The cost of France’s protests running into billions
Paris – France’s wave of protests and violence over the past month or so has already cost the eurozone’s second-largest economy a fortune.
Road blockades, demonstrations and successive weekends of rioting in Paris and other towns have left supermarket shelves empty, stopped shoppers from buying Christmas gifts and scared away tourists.
The government stands to lose out too, with tax receipts set to be lower than anticipated. Government coffers will be tapped into next year to finance tax relief and other fiscal measures announced Monday by President Emmanuel Macron to placate the “yellow vest” movement, which started as a show of anger against fuel taxes but snowballed into a grab-bag of grievances.
Finance Minister Bruno Le Maire says the fallout from the protests, which have seen hundreds of arrests, 1,400 injured and five deaths in protest-related accidents, will shave 0.1 percent off French economic growth in the last quarter of 2018 and is “not good for the attractiveness of our country.”
The forecast costs emanating from one of France’s most acute crises in over a decade are already running into the billions.
The president’s new steps to boost the spending power of retirees and low-paid workers, a shared demand of many yellow vests, include a 100-euro ($110) hike in the minimum monthly wage and tax relief.
The government says the total bill from its climb-downs so far will be around 10 billion euros ($11 billion). That includes around 6 billion euros for Macron’s new measures and an estimated 3.9-billion loss from the government no longer levying a carbon tax hike on fossil fuels.
The scope of the measures took even some of Macron’s own ministers by surprise, who hadn’t expected him to loosen the purse strings quite so much. An estimated 23 million viewers watched Macron’s speech live, more than those who tuned in for France’s victory in soccer’s World Cup final in July.
The government intends to trim costs elsewhere and possibly increase borrowing to finance the hand-outs which it hopes will encourage protesters to abandon their road-side barricades and stop marching in Paris and other towns.
The government had forecast a budget deficit equivalent to 2.8 percent of annual GDP for next year, below the 3-percent ceiling for the 19 countries that use the euro currency, and so feels that it has a bit of wiggle-room.
For retailers, the protests couldn’t have come at a worse time. With the protests having closed down city centers and yellow-vest blockades of shopping malls, many have opted to buy gifts online rather than run the gauntlet of demonstrations.

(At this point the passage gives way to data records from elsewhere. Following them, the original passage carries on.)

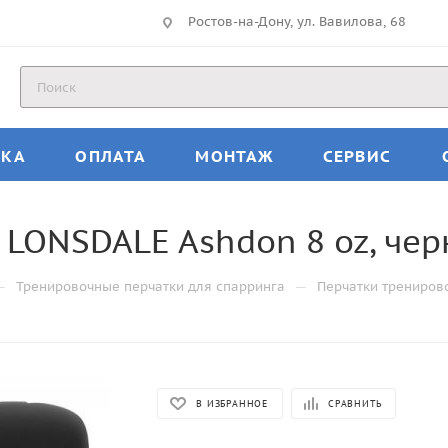
Ростов-на-Дону, ул. Вавилова, 68
ВКА
ОПЛАТА
МОНТАЖ
СЕРВИС
LONSDALE Ashdon 8 oz, че
—
—
Тренировочные перчатки для спарринга
Перчатки трениров
В ИЗБРАННОЕ
СРАВНИТЬ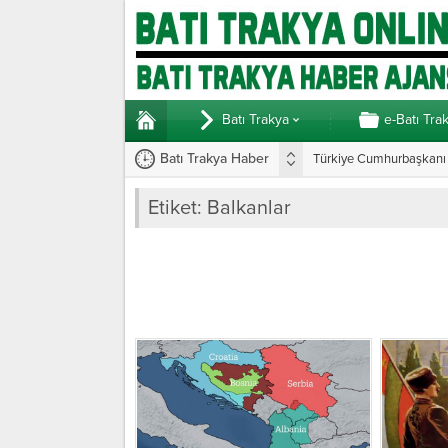
Batı Trakya
e-Batı Tra
Batı Trakya Haber
Türkiye Cumhurbaşkanı E
Etiket:
Balkanlar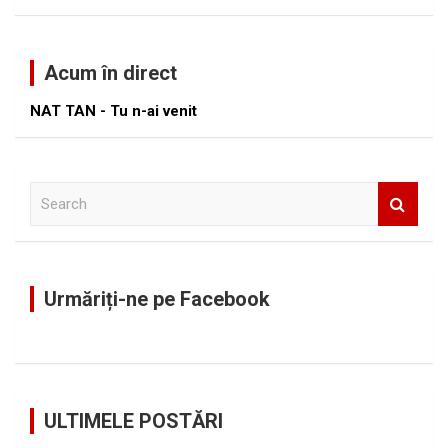
Acum în direct
NAT TAN - Tu n-ai venit
S
e
a
r
c
Urmăriți-ne pe Facebook
h
ULTIMELE POSTĂRI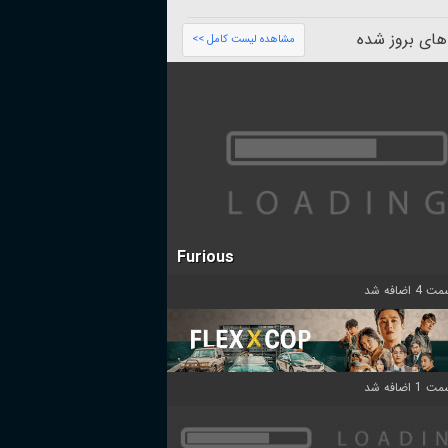
های بروز شده
مشاهده لیست کامل >>
Furious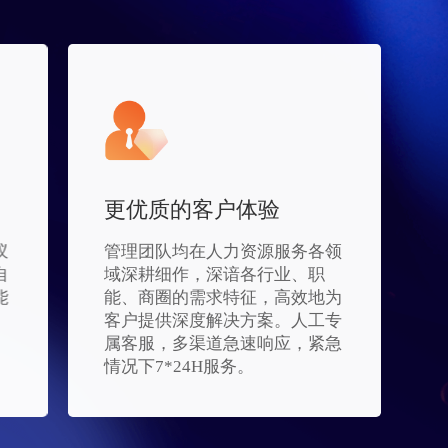
更优质的客户体验
蚁
管理团队均在人力资源服务各领
自
域深耕细作，深谙各行业、职
能
能、商圈的需求特征，高效地为
。
客户提供深度解决方案。人工专
属客服，多渠道急速响应，紧急
情况下7*24H服务。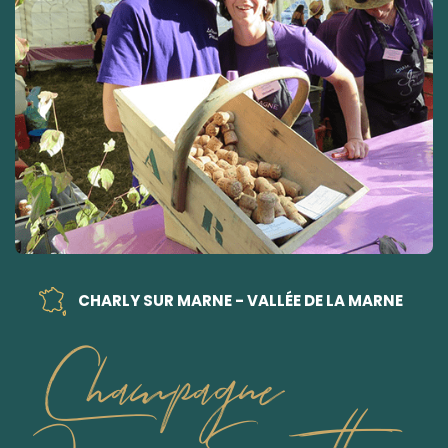
CHARLY SUR MARNE - VALLÉE DE LA MARNE
Champagne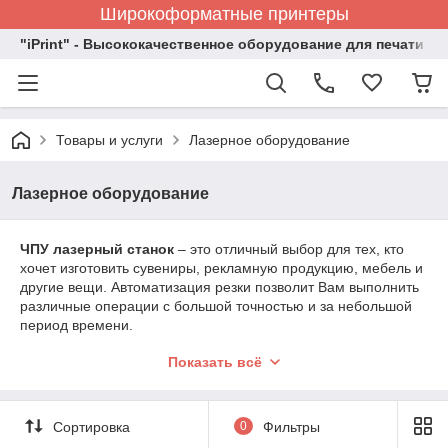
Широкоформатные принтеры
"iPrint" - Высококачественное оборудование для печати
Товары и услуги
Лазерное оборудование
Лазерное оборудование
ЧПУ лазерный станок
– это отличный выбор для тех, кто
хочет изготовить сувениры, рекламную продукцию, мебель и
другие вещи. Автоматизация резки позволит Вам выполнить
различные операции с большой точностью и за небольшой
период времени.
Лазерная гравировка чаще всего наносится на такие
Показать всё
материалы как металл, оргстекло и акрил, стекло и хрусталь,
дерево, камень, кожа, резина, бумага.
Сортировка
0
Фильтры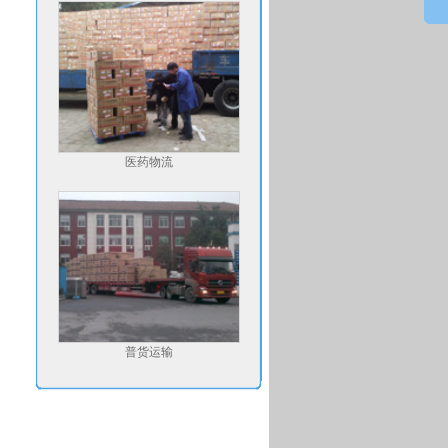
医药物流
普货运输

The Federation of Commerce and Distribution, an industry group representing many of France’s largest chains, estimates retailers have suffered more than 1 billion euros ($1.1 billion) in lost revenues, with toy, clothing and food sales among the sectors hit. Lost revenues also mean lost sales tax receipts for the government.
“People are afraid to go shopping. They are not in a shopping mood right now,” said Gontran Thuring, chief executive of the National Council of Shopping Malls, another industry group.
“It’s a disaster if this holiday season is not successful.”
Tourists brave enough to venture into the center of Paris last weekend found many sites shut and boutiques closed and barricaded behind plywood. Hardly an enticing advertisement for France’s capital of art, fashion, gastronomy and romance.
The protests and associated violence are taking the shine off what was shaping up as a great year for Parisian hoteliers – visitor numbers were back to levels enjoyed before terror attacks that killed 130 people in 2015.
Reservations in Paris hotels are down for December, with an estimated 35,000 nights cancelled so far, market research consultancy MKG says.
FRANCE’S REPUTATION AND OTHER COSTS
Storeowners are replacing shattered windows while city workers have been towing away the hulks of burned-out cars and cleaning anti-government and anti-capitalist graffiti off shops, buildings and world-famous sites like the Arc de Triomphe, which reopens on Wednesday, more than a week after it was vandalized.
Also costly are repairs to traffic radars, another target of protests. They cost tens of thousands of euros each to replace.
Less quantifiable is the damage done to France’s image and to Macron’s efforts to project the country as a business-friendly country and open for investment.